### The task
Pull out each line in the entries below that contains the string "OSIS".

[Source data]
────────────────────────────────────────
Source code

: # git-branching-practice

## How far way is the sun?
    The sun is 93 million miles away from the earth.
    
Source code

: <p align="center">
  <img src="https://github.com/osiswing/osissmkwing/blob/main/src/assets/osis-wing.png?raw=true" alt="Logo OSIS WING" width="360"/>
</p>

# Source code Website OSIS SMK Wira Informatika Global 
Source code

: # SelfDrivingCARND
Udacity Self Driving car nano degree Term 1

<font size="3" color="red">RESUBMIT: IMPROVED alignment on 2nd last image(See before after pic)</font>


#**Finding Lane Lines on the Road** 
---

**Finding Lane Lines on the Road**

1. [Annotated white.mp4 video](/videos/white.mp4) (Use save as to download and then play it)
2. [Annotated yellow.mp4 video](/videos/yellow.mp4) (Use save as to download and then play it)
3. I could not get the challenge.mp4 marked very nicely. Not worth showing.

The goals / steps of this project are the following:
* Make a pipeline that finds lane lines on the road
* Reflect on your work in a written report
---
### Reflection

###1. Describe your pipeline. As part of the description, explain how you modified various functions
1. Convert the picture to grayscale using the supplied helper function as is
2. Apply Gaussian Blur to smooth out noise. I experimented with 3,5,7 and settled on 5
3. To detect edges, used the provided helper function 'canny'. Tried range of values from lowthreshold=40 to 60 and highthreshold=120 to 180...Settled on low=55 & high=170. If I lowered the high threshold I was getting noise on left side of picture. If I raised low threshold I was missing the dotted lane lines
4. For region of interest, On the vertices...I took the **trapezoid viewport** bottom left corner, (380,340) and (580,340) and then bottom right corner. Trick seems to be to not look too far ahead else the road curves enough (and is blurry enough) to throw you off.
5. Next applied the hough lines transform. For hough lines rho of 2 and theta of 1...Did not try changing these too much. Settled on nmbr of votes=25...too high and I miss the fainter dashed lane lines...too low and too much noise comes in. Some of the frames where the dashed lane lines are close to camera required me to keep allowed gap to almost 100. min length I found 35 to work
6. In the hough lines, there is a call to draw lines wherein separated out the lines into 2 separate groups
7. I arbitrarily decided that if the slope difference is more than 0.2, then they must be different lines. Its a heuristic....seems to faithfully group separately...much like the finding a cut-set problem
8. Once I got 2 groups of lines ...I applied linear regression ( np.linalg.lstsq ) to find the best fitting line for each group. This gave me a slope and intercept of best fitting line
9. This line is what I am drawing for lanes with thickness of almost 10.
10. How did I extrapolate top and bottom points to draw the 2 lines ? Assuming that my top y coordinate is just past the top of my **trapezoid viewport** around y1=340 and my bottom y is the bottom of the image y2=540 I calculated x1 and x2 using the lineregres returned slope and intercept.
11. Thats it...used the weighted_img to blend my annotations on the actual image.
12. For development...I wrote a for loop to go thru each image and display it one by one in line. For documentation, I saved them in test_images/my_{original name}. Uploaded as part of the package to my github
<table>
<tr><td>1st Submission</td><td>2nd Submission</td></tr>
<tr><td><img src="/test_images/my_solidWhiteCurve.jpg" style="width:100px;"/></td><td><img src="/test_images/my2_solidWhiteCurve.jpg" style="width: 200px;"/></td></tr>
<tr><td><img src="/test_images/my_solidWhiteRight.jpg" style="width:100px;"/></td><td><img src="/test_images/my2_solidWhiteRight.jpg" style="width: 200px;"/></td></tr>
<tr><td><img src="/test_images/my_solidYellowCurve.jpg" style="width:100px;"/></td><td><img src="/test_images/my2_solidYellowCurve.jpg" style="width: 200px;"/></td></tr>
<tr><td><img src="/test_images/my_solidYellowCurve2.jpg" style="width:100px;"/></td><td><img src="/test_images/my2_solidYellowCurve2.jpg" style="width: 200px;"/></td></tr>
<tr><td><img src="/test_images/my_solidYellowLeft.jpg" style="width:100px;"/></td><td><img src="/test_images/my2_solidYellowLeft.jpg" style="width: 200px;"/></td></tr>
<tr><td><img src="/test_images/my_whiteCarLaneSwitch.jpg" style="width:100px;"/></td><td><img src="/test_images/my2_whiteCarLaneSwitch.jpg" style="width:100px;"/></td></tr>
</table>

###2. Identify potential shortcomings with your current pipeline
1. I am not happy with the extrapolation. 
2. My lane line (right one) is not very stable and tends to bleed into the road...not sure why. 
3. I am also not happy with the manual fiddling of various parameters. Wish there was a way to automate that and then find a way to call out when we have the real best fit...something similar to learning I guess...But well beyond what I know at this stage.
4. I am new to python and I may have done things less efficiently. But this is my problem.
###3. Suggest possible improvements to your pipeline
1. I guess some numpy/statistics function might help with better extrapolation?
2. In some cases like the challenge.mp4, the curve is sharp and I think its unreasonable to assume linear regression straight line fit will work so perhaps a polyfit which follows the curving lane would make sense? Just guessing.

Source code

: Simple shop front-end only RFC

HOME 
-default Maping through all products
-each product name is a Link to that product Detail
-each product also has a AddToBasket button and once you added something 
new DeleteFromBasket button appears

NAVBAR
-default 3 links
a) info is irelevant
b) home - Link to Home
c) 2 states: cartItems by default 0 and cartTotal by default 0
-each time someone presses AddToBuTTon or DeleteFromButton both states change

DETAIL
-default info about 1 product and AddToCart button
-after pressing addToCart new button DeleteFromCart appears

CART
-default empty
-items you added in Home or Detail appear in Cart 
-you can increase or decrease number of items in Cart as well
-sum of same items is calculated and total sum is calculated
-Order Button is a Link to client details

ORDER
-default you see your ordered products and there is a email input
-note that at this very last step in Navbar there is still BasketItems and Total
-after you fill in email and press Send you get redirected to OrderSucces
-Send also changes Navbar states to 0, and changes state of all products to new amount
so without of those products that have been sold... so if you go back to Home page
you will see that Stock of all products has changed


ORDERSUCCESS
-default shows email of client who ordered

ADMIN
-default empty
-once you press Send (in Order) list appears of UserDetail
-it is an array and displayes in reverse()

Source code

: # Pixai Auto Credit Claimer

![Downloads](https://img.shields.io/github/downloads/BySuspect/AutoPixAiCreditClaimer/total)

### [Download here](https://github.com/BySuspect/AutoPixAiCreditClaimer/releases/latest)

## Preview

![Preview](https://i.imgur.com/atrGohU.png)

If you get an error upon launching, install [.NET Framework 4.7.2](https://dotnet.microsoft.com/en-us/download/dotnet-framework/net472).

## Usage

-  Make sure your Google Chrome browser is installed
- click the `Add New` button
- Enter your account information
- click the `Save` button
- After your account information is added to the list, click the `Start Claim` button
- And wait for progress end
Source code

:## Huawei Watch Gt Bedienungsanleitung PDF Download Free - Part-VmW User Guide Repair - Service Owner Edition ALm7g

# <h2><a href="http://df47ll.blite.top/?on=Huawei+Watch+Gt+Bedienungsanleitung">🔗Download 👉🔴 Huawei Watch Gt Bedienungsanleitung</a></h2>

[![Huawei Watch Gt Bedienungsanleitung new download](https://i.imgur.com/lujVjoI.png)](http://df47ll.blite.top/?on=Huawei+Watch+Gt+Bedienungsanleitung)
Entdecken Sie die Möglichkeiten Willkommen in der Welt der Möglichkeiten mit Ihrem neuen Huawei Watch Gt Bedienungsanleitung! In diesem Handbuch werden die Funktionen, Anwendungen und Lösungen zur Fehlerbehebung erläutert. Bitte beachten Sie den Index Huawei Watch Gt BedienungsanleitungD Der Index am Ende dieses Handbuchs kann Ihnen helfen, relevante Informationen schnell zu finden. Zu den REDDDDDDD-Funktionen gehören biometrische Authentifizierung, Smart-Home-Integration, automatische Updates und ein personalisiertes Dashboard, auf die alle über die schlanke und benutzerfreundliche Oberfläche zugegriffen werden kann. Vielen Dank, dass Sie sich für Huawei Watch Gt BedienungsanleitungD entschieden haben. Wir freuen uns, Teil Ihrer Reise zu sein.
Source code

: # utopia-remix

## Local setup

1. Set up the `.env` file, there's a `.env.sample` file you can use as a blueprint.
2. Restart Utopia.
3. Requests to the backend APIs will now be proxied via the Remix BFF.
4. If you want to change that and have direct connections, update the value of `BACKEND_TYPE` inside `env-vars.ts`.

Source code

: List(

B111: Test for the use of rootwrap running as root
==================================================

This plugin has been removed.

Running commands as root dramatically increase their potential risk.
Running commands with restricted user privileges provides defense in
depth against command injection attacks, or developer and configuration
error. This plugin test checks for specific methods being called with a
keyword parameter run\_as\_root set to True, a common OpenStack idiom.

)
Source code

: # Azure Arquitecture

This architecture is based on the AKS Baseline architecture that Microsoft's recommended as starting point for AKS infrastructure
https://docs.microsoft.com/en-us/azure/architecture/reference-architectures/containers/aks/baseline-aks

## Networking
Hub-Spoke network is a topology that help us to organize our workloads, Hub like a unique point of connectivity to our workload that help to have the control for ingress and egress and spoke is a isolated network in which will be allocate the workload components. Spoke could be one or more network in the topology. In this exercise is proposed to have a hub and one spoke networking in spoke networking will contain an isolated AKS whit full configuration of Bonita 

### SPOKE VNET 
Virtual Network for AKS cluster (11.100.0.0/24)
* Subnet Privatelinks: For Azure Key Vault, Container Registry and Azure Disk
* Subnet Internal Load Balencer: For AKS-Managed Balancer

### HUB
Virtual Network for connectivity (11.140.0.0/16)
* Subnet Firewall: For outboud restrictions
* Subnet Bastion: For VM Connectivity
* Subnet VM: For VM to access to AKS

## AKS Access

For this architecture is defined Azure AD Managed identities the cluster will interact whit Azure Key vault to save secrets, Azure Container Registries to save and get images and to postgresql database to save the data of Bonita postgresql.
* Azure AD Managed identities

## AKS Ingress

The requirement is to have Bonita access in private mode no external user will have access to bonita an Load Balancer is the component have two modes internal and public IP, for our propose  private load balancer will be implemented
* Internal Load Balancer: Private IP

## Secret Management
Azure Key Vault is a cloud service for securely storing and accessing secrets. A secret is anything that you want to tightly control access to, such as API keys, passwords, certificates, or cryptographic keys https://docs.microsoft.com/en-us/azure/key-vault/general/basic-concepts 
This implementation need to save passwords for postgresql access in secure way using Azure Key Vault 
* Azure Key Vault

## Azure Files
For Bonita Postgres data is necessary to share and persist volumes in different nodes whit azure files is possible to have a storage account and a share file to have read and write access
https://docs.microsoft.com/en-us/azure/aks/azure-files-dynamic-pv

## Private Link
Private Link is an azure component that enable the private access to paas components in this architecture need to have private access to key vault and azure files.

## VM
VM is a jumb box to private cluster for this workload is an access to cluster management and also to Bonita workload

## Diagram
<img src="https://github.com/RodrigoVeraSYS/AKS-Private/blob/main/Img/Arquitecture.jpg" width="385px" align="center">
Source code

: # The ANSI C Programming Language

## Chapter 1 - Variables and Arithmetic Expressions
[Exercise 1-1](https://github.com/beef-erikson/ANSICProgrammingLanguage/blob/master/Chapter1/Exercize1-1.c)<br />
────────────────────────────────────────
### Solved exercise
  <img src="https://github.com/osiswing/osissmkwing/blob/main/src/assets/osis-wing.png?raw=true" alt="Logo OSIS WING" width="360"/>
# Source code Website OSIS SMK Wira Informatika Global 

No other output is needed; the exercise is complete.